Die Erinnerungsarbeit als „abgeschlossen“ anzusehen, wäre fatal. In Zeiten der zunehmenden Bedrohung von Deutschland, unserer östlichen EU-Partnern und von Ländern wie Moldawien und der Ukraine ist es essentiell, dass wir mehr über die Wahrnehmung deutscher Verbrechen vor Ort verstehen. Und dazu gehören auch das Verständnis und die Bereitschaft dazu, dass die Dokumentation, Erforschung und Vermittlung der oft schmerzlichen und komplexen Details der deutschen Verbrechen niemals aufhören dürfen.

 

 

 

 

 

 

 

 

 

Marcel Krueger

Marcel Krueger

Marcel Krueger ist Schriftsteller und Übersetzer. 2019 hat er als offizieller Stadtschreiber von Allenstein/Olsztyn im Rahmen eines Stipendiums des Deutschen Kulturforums östliches Europa über das Leben in Ermland-Masuren berichtet. Auf Deutsch erschien von ihm zuletzt „Von Ostpreußen in den Gulag“ (2019).

2 Gedanken zu „Offene Wunden? Vergessene deutsche Verbrechen in Polen“

  1. Ich lebe als Deutscher in Wejherowo und bin recht häufig im Wald von Piaśnica. Es bereitet mir immer ein Unbehagen, wenn ich mich mit der Erinnerung an diese Gräuel konfrontiert sehe. Dennoch gehe ich ganz bewusst zu den offiziellen Gedenkveranstaltungen, um meine Solidarität mit dem polnischen Volk zu zeigen.
    Ich finde es wichtig, dass man sich aktiv mit der Vergangenheit auseinandersetzt, um gewappnet zu sein. Gewappnet gegen die Relativierer, gegen die Leugner und ewig gestrigen. Und zwar gegen die auf beiden Seiten. Konfrontation ist nicht hilfreich sondern nur der Dialog. Und mit bizzaren Geldforderungen vertiefe ich die Gräben nur, statt über den Gräbern die Hände zu reichen.
    Dialog ist das, was uns einander näher bringt.

  2. Diese besagten Ereignisse in Polen weiter aufzuarbeiten, ist m. E. dringend notwendig. Vielfach wird nur auf den Holocaust Bezug genommen.

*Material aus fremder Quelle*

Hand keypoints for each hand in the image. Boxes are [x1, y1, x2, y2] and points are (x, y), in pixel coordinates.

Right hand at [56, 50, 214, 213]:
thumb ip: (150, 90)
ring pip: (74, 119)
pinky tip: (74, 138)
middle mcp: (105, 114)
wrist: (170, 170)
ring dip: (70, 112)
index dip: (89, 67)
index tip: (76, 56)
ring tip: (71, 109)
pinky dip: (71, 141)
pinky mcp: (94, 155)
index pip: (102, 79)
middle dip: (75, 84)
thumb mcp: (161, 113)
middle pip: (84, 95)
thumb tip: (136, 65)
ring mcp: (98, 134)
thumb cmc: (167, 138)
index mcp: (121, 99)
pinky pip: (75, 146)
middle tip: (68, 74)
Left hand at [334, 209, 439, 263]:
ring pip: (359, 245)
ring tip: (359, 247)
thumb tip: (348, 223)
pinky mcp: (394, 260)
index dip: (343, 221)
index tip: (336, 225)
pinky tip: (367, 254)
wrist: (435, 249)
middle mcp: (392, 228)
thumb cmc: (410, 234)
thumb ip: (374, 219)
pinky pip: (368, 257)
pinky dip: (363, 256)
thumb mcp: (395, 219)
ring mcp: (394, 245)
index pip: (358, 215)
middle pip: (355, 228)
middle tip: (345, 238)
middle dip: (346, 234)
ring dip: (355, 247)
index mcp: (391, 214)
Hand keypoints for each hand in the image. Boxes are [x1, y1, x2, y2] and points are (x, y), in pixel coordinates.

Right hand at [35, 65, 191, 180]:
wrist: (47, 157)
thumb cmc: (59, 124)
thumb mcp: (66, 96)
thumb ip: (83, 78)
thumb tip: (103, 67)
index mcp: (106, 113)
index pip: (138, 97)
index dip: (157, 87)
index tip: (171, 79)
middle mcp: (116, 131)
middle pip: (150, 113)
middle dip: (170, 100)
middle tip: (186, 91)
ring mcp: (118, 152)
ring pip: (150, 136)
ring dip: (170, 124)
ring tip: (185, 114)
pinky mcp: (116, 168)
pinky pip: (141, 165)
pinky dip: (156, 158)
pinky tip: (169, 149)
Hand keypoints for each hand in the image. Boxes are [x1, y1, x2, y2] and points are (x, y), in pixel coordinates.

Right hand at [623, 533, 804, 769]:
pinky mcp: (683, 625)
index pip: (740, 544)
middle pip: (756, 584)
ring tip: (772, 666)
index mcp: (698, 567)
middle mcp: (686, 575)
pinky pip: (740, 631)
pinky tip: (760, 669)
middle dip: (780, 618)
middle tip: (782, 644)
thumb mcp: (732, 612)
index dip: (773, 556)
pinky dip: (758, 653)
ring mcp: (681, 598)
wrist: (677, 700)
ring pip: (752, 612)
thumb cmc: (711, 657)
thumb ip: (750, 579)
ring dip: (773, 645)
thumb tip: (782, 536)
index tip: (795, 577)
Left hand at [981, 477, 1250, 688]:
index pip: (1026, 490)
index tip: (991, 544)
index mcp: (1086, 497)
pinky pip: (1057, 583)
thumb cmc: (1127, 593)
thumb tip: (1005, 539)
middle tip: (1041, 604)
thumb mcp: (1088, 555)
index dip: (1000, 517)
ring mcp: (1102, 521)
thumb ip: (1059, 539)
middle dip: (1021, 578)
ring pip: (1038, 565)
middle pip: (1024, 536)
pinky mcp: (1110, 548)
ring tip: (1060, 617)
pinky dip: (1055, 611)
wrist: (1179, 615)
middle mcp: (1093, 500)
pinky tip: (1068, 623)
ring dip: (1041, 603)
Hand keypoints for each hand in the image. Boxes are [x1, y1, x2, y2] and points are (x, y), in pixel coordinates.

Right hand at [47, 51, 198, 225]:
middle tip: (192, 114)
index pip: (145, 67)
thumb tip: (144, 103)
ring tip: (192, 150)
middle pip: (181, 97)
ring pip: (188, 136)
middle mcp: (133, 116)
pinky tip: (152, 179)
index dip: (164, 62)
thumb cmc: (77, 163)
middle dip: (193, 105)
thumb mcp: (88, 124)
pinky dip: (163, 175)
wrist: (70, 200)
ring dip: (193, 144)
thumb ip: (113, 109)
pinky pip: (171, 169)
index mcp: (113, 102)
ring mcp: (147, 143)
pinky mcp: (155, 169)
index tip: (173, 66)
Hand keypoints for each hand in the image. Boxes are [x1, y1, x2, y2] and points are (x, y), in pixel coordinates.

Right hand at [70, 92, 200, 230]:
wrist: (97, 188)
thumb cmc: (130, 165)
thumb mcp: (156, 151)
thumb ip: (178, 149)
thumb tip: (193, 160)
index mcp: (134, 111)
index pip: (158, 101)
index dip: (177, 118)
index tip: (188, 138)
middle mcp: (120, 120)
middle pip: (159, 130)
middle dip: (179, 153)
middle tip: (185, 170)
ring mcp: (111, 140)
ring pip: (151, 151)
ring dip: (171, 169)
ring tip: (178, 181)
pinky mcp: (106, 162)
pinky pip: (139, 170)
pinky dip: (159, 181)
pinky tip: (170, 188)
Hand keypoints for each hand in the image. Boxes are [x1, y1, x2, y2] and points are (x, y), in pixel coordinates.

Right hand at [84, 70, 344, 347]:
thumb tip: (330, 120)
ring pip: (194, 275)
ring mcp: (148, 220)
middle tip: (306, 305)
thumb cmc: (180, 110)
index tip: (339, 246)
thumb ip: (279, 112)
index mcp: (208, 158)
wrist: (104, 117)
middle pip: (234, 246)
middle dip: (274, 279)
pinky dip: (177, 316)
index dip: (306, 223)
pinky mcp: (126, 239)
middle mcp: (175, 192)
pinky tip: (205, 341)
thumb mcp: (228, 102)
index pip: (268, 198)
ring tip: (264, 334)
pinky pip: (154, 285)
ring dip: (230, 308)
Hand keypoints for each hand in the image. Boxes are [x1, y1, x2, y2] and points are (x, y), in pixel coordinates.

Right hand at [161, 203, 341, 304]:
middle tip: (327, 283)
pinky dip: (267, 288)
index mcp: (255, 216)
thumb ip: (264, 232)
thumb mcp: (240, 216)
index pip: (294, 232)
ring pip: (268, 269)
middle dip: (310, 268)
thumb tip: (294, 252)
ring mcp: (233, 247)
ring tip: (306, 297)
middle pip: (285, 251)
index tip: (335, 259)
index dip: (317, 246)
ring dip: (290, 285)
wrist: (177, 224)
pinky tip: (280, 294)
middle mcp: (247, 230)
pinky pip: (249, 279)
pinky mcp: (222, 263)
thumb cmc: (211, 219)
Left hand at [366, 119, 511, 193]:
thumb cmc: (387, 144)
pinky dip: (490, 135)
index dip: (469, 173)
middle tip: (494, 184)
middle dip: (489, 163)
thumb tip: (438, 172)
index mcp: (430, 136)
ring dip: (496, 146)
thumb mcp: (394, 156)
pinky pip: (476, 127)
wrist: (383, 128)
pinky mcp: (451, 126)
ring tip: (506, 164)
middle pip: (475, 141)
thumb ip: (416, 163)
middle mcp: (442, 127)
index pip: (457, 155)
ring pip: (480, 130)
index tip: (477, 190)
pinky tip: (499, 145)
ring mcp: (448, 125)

So furchtbar dieser ist, ist es aber zu kurz gegriffen, wenn die anderen abscheulichen Taten des deutschen Staates während des 2. Weltkrieges gegenüber jeglichen Widerständlern und insbesondere auch ausländischen Menschen, darunter Polen, mehr oder weniger unter den Tisch gekehrt werden. – Zielstellung sollte in jedem Falle sein, dass solche Ereignisse nie wieder passieren mögen. Wobei es kein Geheimnis ist, dass KRIEG jeweils eine eigene Dynamik entwickelt.